TASK TO CARRY OUT
Below is a listing; restate from it, character for character, the lines beginning at the line holding "-85,7 +85,7 @@" and ending at the line holding "position:absolute; left:0; top:0;", both included.

MATERIAL FOR THIS TASK
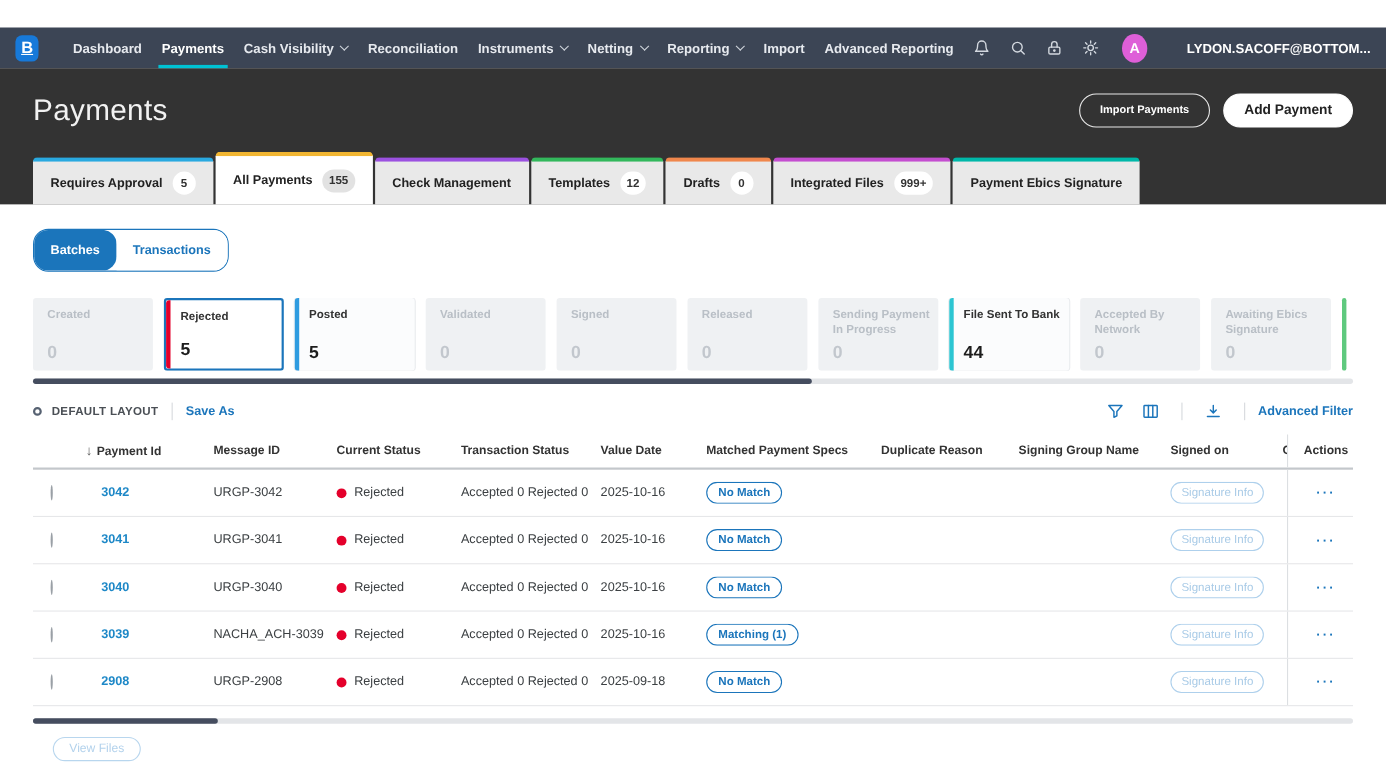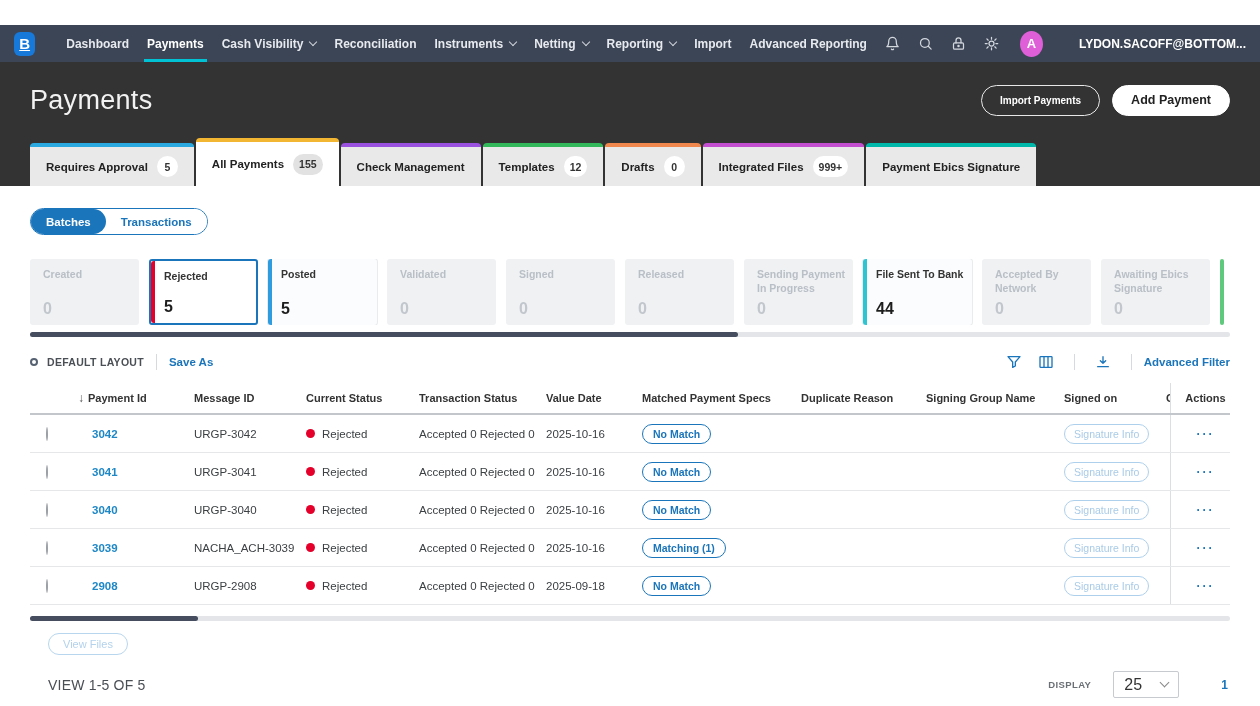--- a/index.html
+++ b/index.html
@@ -50,7 +50,7 @@
   .content { padding:0 30px; background:#fff; }
 
   .toggle-row { padding-top:22px; }
-  .toggle { display:inline-flex; border:1.5px solid #1b75bb; border-radius:14px; overflow:hidden; height:27px; }
+  .toggle { display:inline-flex; border:1.5px solid #1b75bb; border-radius:14px; overflow:hidden; height:39px; }
   .toggle-seg { padding:0 15px; font-size:11.5px; font-weight:bold; display:flex; align-items:center; cursor:pointer; }
   .seg-on { background:#1b75bb; color:#fff; border-radius:0 13px 13px 0; }
   .seg-off { background:#fff; color:#1b75bb; }

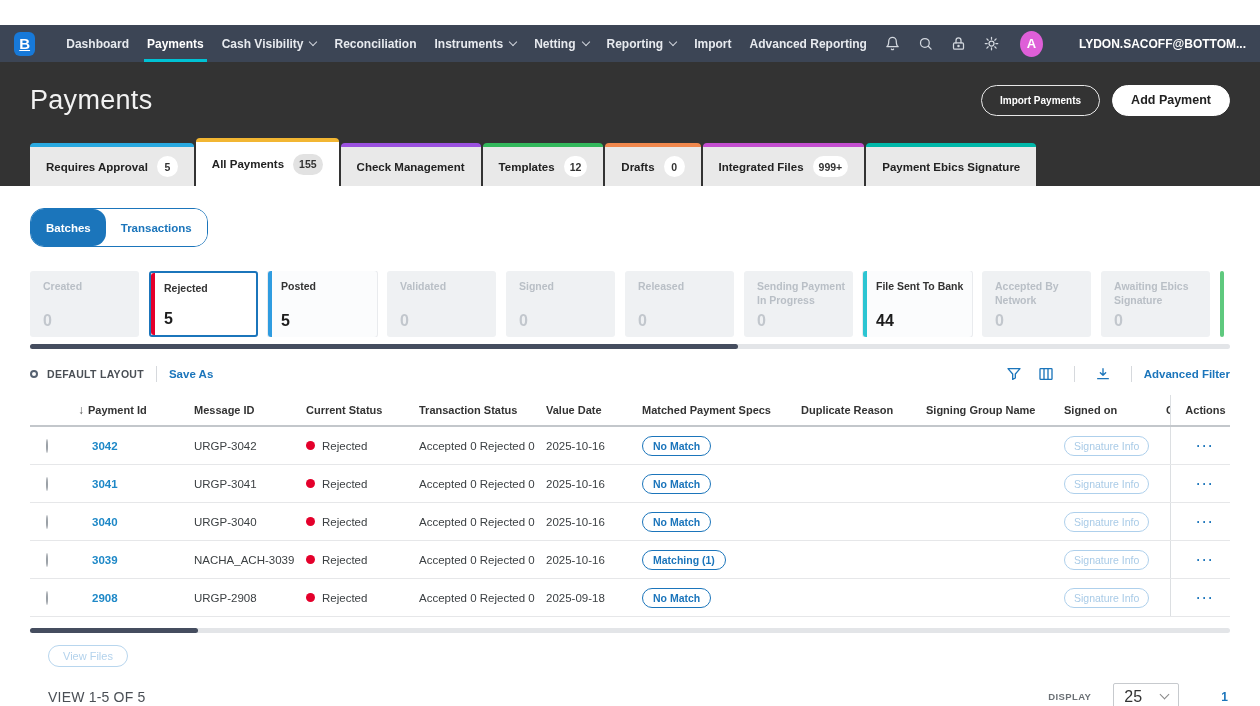--- a/index.html
+++ b/index.html
@@ -87,7 +87,7 @@
   .trow { display:grid; grid-template-columns:42px 116px 112px 113px 127px 96px 159px 125px 138px 102px 10px 70px;
     align-items:center; }
   .thead { height:32px; font-size:11px; font-weight:bold; color:#333; border-bottom:2px solid #c3c7cb; }
-  .tr { height:38px; border-bottom:1px solid #e6e7e9; font-size:11.5px; color:#3c4043; }
+  .tr { height:43px; border-bottom:1px solid #e6e7e9; font-size:11.5px; color:#3c4043; }
   .cell { padding-left:6px; overflow:hidden; white-space:nowrap; }
   .cell-id { padding-left:20px; }
   .sort-arrow { color:#555; margin-right:4px; font-size:12px; }

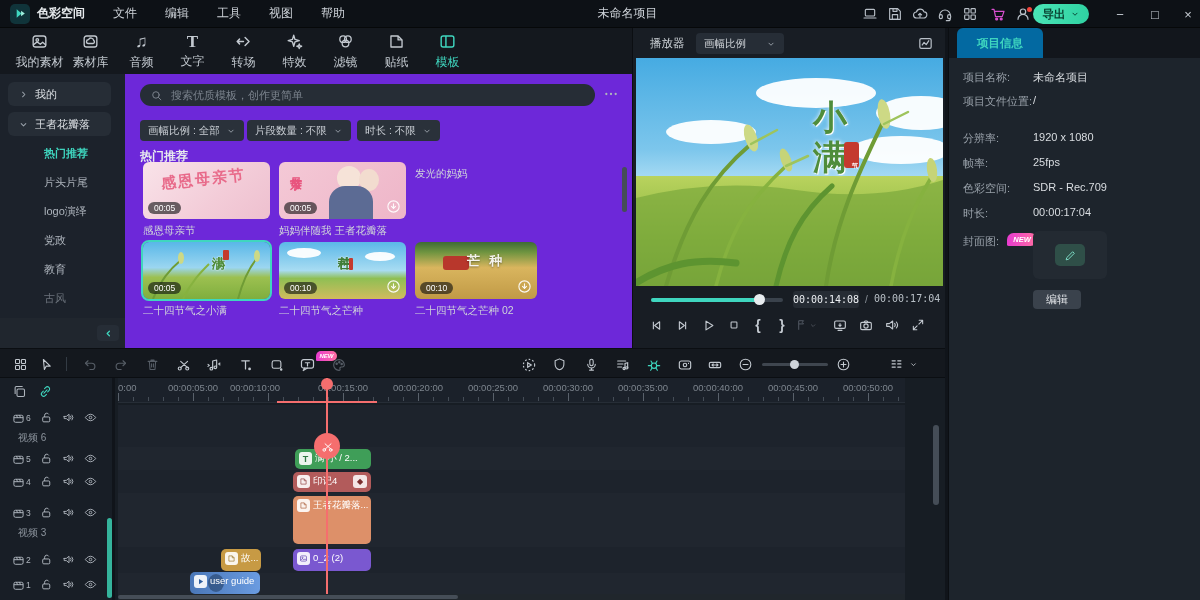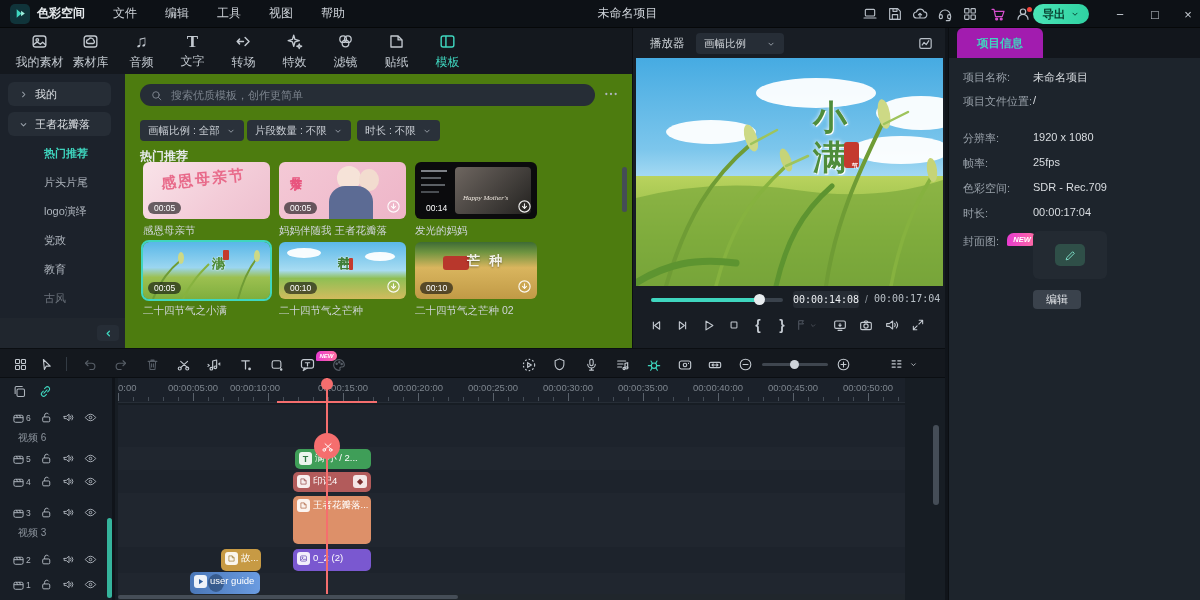--- a/index.html
+++ b/index.html
@@ -85,7 +85,7 @@
   
   #rightpanel { position:absolute; left:948px; top:28px; width:252px; height:572px; background:#1d242c; border-left:1px solid #0b0e12; }
   #rp-tabstrip { position:absolute; left:0; top:0; width:252px; height:30px; background:#12161c; }
-  #rp-tab { position:absolute; left:8px; top:0; width:86px; height:30px; background:#a21caf; border-radius:6px 6px 0 0; color:#3fd6bf; font-size:11.5px; font-weight:bold; display:flex; align-items:center; justify-content:center; }
+  #rp-tab { position:absolute; left:8px; top:0; width:86px; height:30px; background:#0369a1; border-radius:6px 6px 0 0; color:#3fd6bf; font-size:11.5px; font-weight:bold; display:flex; align-items:center; justify-content:center; }
   .pi-label { position:absolute; left:14px; width:72px; color:#98a0a9; font-size:11px; line-height:14px; }
   .pi-value { position:absolute; left:84px; color:#d9dde1; font-size:11px; }
   #new-badge { position:absolute; left:58px; top:205px; width:30px; height:13px; border-radius:7px 7px 7px 2px; background:linear-gradient(90deg,#e83bd0,#ff6ea0); color:#fff; font-size:7.5px; font-weight:bold; font-style:italic; display:flex; align-items:center; justify-content:center; }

RESPONSE BELOW
@@ -85,7 +85,7 @@
   
   #rightpanel { position:absolute; left:948px; top:28px; width:252px; height:572px; background:#1d242c; border-left:1px solid #0b0e12; }
   #rp-tabstrip { position:absolute; left:0; top:0; width:252px; height:30px; background:#12161c; }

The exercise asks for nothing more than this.